1- parçalı formayla sahaya çıkılacak.
2- maça gelenlerin tamamı parçalı forma giyecek.
3- ne yapıp edilecek, maça giremeyen profesyonel taraftarın girmesi sağlanacak. en az 5.000 kişinin daha olmalı.
4- maça, leo- sabri, hakan balta, emre güngör, caner- ayhan, lukas, elano- keyta, baros, arda ile çıkılacak.
maç taktiği; oyun kaleciden başlayacak. kaleci topu kesinlikle elle oyuna sokacak. ilk devre ayhan, ikinci devre barış oynayacak. önceden anons edilecek bu durum. ayhan yarım devre kanının son damlasına kadar koşup, ilk yarı bitiminde 20 metre koşacak dermanı kalmayacak. aynı şeyler, ikinci yarıda barış için geçerli olacak. sıradan bir galibiyet bu durumda taraftarı kesmez, evire çevire yenmek lazım bu saatten sonra. maçın başında seyirci gazıyla çullanılacak, gol bulunduğu zaman, sanki biz yemişiz kabul edilecek. ikinci için fazla vakit kaybedilmeyecek. velev ki ikinciyi bulduk bulur bulmaz, biri feda edilecek jo oyuna girecek. nefes bile aldırmadan hezimete gidilecek.
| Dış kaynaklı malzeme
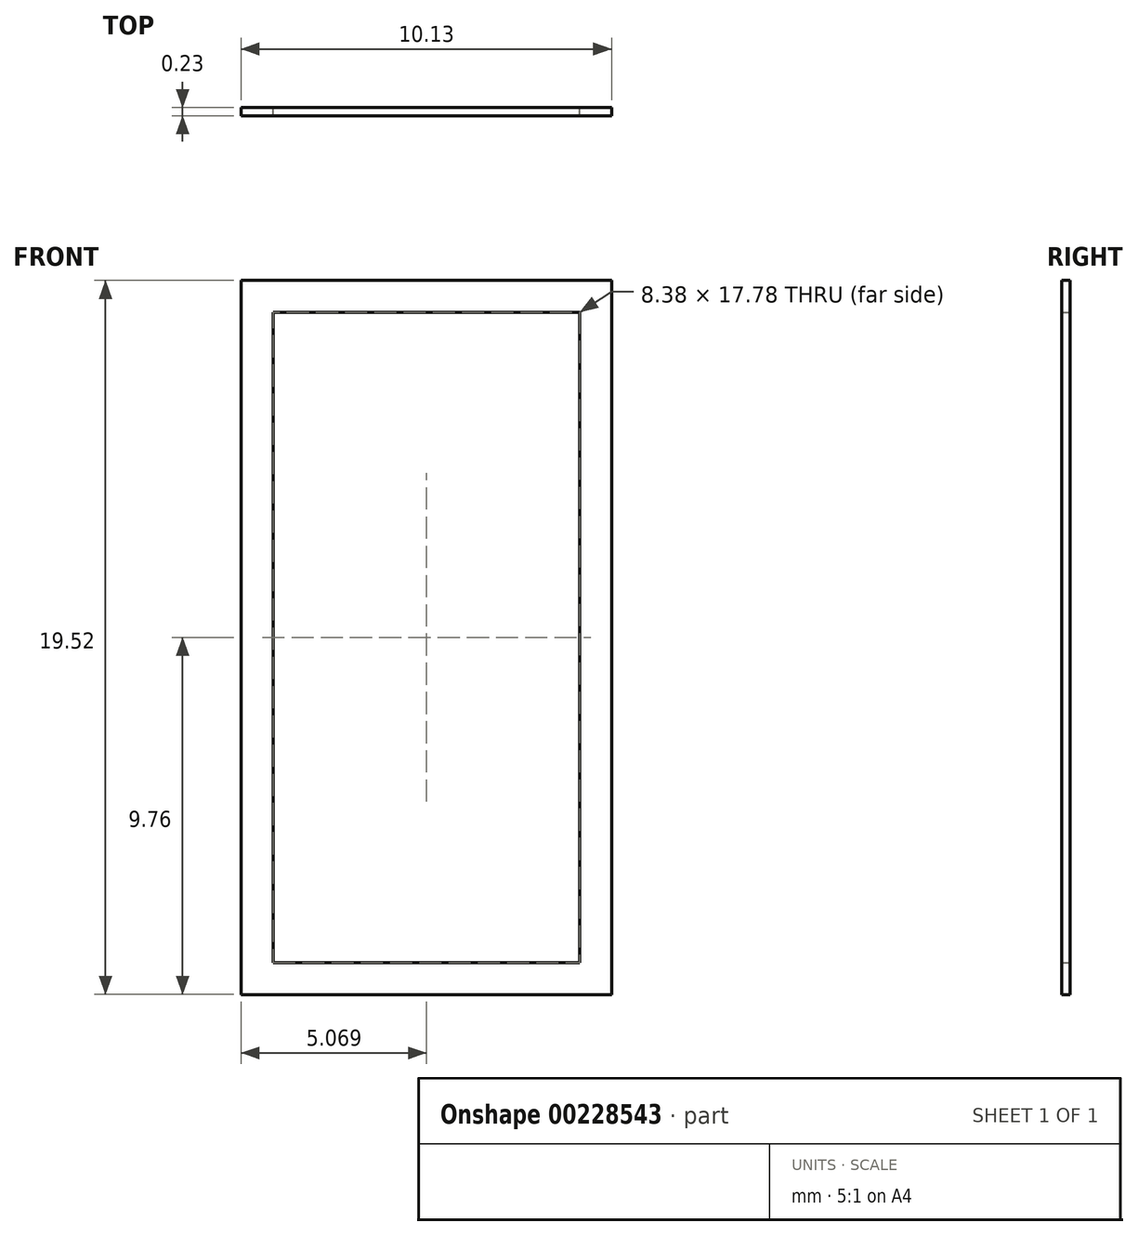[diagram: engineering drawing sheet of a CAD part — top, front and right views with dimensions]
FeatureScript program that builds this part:
annotation { "Feature Type Name" : "Feature", "Feature Type Description" : "" }
export const myFeature = defineFeature(function(context is Context, id is Id, definition is map)
    precondition{}
    {
        {
            var Q0;
            Q0=qCreatedBy(makeId("Front.planeOp"),FACE);
            var sketch = newSketch(context, id + "F0", { "sketchPlane" : qUnion([Q0])});
            skLineSegment(sketch, "E0.bottom", {"start": v(0, 0) * mm, "end": v(-8.38, 0) * mm});
            skLineSegment(sketch, "E0.top", {"start": v(0, 17.78) * mm, "end": v(-8.38, 17.78) * mm});
            skLineSegment(sketch, "E0.left", {"start": v(0, 0) * mm, "end": v(0, 17.78) * mm});
            skLineSegment(sketch, "E0.right", {"start": v(-8.38, 0) * mm, "end": v(-8.38, 17.78) * mm});
            skLineSegment(sketch, "E1.bottom", {"start": v(0.87, -0.87) * mm, "end": v(-9.26, -0.87) * mm});
            skLineSegment(sketch, "E1.top", {"start": v(0.87, 18.65) * mm, "end": v(-9.26, 18.65) * mm});
            skLineSegment(sketch, "E1.left", {"start": v(0.87, -0.87) * mm, "end": v(0.87, 18.65) * mm});
            skLineSegment(sketch, "E1.right", {"start": v(-9.26, -0.87) * mm, "end": v(-9.26, 18.65) * mm});
            skSolve(sketch);
        }
        {
            var Q0;
            Q0=makeQuery(id+"F0.imprint","IMPRINT",FACE,{"disambiguationData":[TD([[makeQuery(id+"F0.imprint","IMPRINT",EDGE,{"derivedFrom":sQuery(id+"F0.wireOp",EDGE,"E0.bottom")}),1.0]])]});
            extrude(context, id + "F1", {"entities" : qUnion([Q0]), "depth" : 0.23 * mm});
        }
    });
olmadı, golü biz yedik o zaman kaleci oyundan çıkarılacak. aykut'a gol yemek serbest olacak. jo ve el çiko dahil bütün yabancılar sahada olacak. ya herro ya merro düzenine geçilecek. nasıl olsa takımın başında karizmatik sistem adamı reykart yok, ben varım.
maçı kafamızdan böyle oynuyoruz işte. her büyük maçı olduğu gibi. ne yazık ki, biz sıradan çapulcu bir taraftarız. yarın yönetim yeniden seçilmiş olacak, galatasaray'ın yeni sahipleri belli olacak. bu söylediklerimizin hiç biri olmayacak. elden geldiğince her iki takım kazmaları sahada olacak. maçın başında yapılacak saygı duruşunun saygısı 10. dakikada son bulacak. bizim kazmalarla, onların kasapları arasında 90 dakika boyunca gelişi güzel dolaşacak olan topun canı kimi istemişse tabela onun adını yazacak. belki de ikisini birden cezalandırıp, hadiyin lan, bunca yatırıma, bunca taraftara, hileye dolapa rağmen şu bursa'nın yarısı kadar bile olamadınız diyecek.
yani çocuklar, ben bu maçtan hiç bir şey beklemiyorum, tam bir türkcell langırt ligi maçı olur. ve ben bir kez daha hiç heyecanlanmadan bir fener maçı izlemiş olurum.